Semester Grading Policy

In general, students are graded on an individual basis; that is, there is no "curve." This stems from a basic philosophical stand on my part that your earn grades not lose points. It is my view that you should be given credit for what you do not penalized for what you did not do. This is sometimes called earned value rather than grades.

In developing the grading structure for a specific class, I generally consider two issues: what experiences should the students be exposed to and what professional values should I reward. That attitude is most likely the one your boss will have. In general, I place a high value on class participation and logical excellence.

For the most part, I try to avoid any form of meaningless testing. I consider the ancient technique of the "one hour quiz" as probably a waste of your time and certainly a waste of my and the grader's time. I have a policy usually called performance-based assessment. In most classes, this means that you will be required to design, implement, and test programs that solve problems. I choose problems that require you to solve the problem, not just implement a given solution.

I place great value on your ability to both implement and test your code. Professionally, these two issues are critical. You will almost always earn more value by producing a crash-proof program than you will earn by some clever, fast, wrong algorithm.

Based on these general comments, the basic grading scheme is below

Participation

My teaching pedagogy demands that you come to class prepared to discuss the issues raised either in previous classes or in your required reading. Therefore, daily participation is as important as handing in code. The effective method for computing participation is that we total all the points that were made available and divide that into the points you earned.

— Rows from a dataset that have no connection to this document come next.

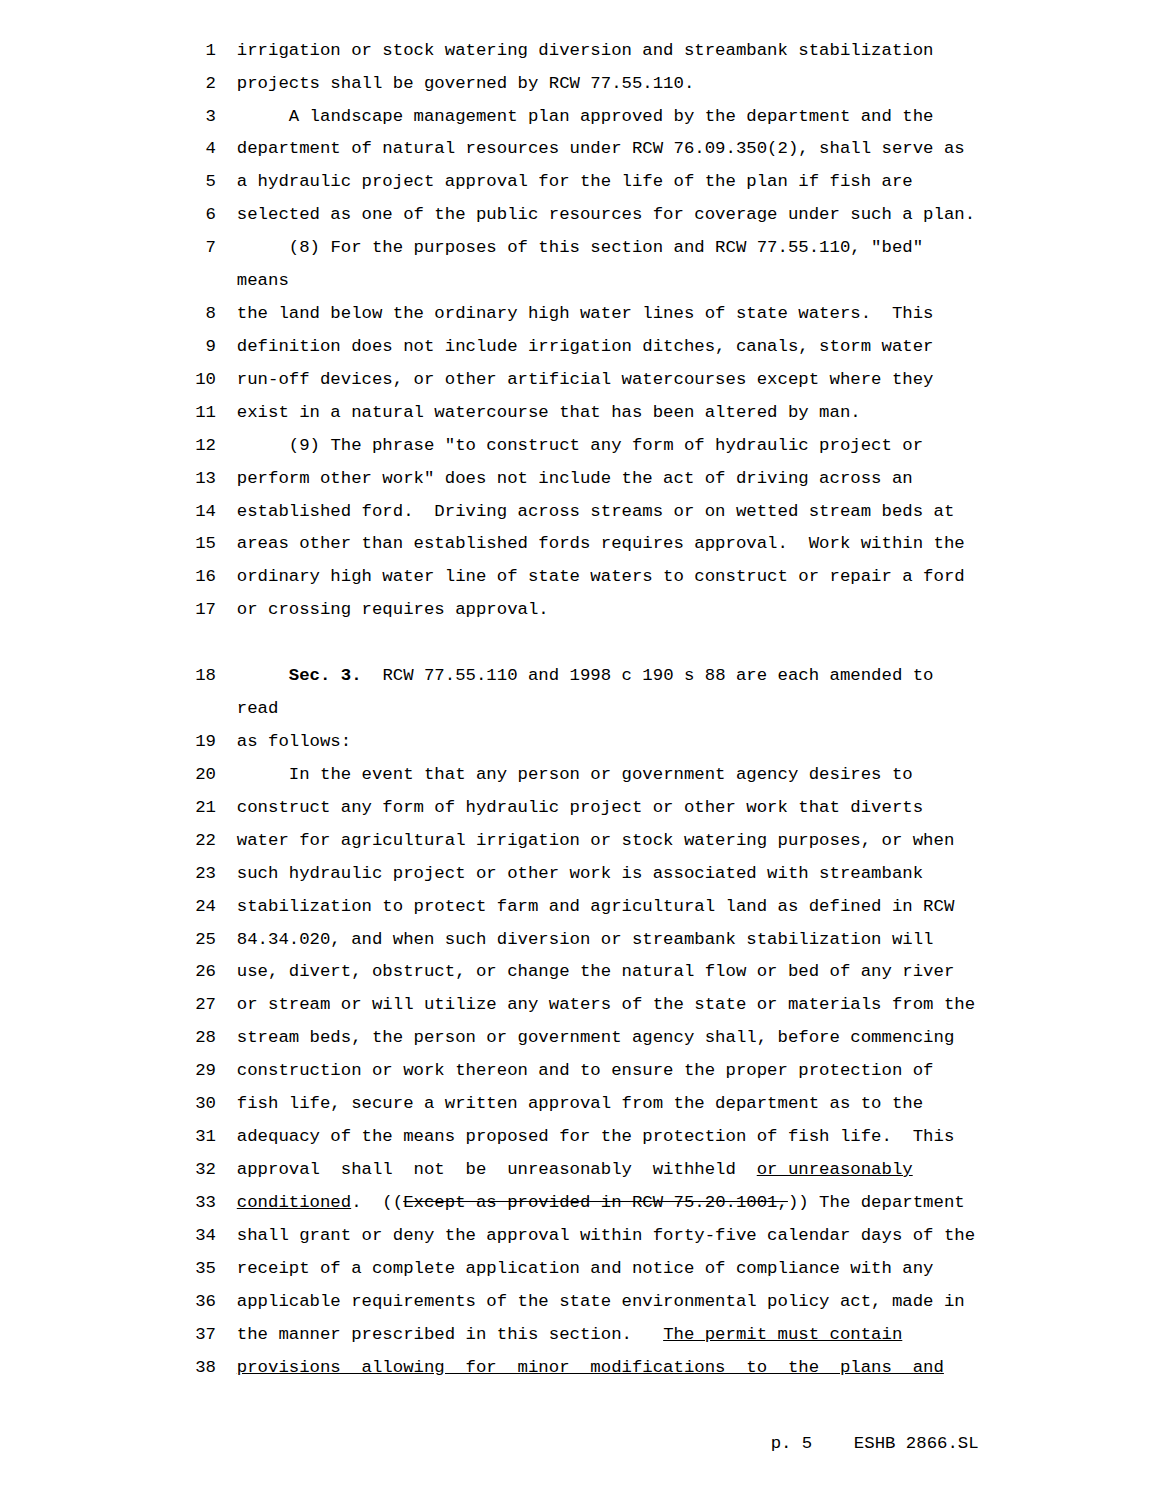irrigation or stock watering diversion and streambank stabilization
projects shall be governed by RCW 77.55.110.
A landscape management plan approved by the department and the
department of natural resources under RCW 76.09.350(2), shall serve as
a hydraulic project approval for the life of the plan if fish are
selected as one of the public resources for coverage under such a plan.
(8) For the purposes of this section and RCW 77.55.110, "bed" means
the land below the ordinary high water lines of state waters. This
definition does not include irrigation ditches, canals, storm water
run-off devices, or other artificial watercourses except where they
exist in a natural watercourse that has been altered by man.
(9) The phrase "to construct any form of hydraulic project or
perform other work" does not include the act of driving across an
established ford. Driving across streams or on wetted stream beds at
areas other than established fords requires approval. Work within the
ordinary high water line of state waters to construct or repair a ford
or crossing requires approval.
Sec. 3. RCW 77.55.110 and 1998 c 190 s 88 are each amended to read
as follows:
In the event that any person or government agency desires to
construct any form of hydraulic project or other work that diverts
water for agricultural irrigation or stock watering purposes, or when
such hydraulic project or other work is associated with streambank
stabilization to protect farm and agricultural land as defined in RCW
84.34.020, and when such diversion or streambank stabilization will
use, divert, obstruct, or change the natural flow or bed of any river
or stream or will utilize any waters of the state or materials from the
stream beds, the person or government agency shall, before commencing
construction or work thereon and to ensure the proper protection of
fish life, secure a written approval from the department as to the
adequacy of the means proposed for the protection of fish life. This
approval shall not be unreasonably withheld or unreasonably
conditioned. ((Except as provided in RCW 75.20.1001,)) The department
shall grant or deny the approval within forty-five calendar days of the
receipt of a complete application and notice of compliance with any
applicable requirements of the state environmental policy act, made in
the manner prescribed in this section. The permit must contain
provisions allowing for minor modifications to the plans and
p. 5 ESHB 2866.SL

In some classes, there are groups. In those classes, a small portion of the participation grade is used to reward you for participation: your groupmates will grade you.

Programs

Programming is a skill like riding a bicycle. You learned these skills in the first year of your university education. I don't see that your coding skills are an issue in this class and therefore I don't reward programming alone. I reward two things: design and correctness. Note: how fast or cute your program seems to be is not an issue here. Correctness is!

Final Exams

The University requires a final exam in all undergraduate courses (I consider 600-level courses undergrad in this case). I do give exemptions but the policy is stringent. By definition, an exemption means an "A". I set the standard because I'm giving out "A"s without seeing all the work. My general approach is that those who do continuous good work should be exempted.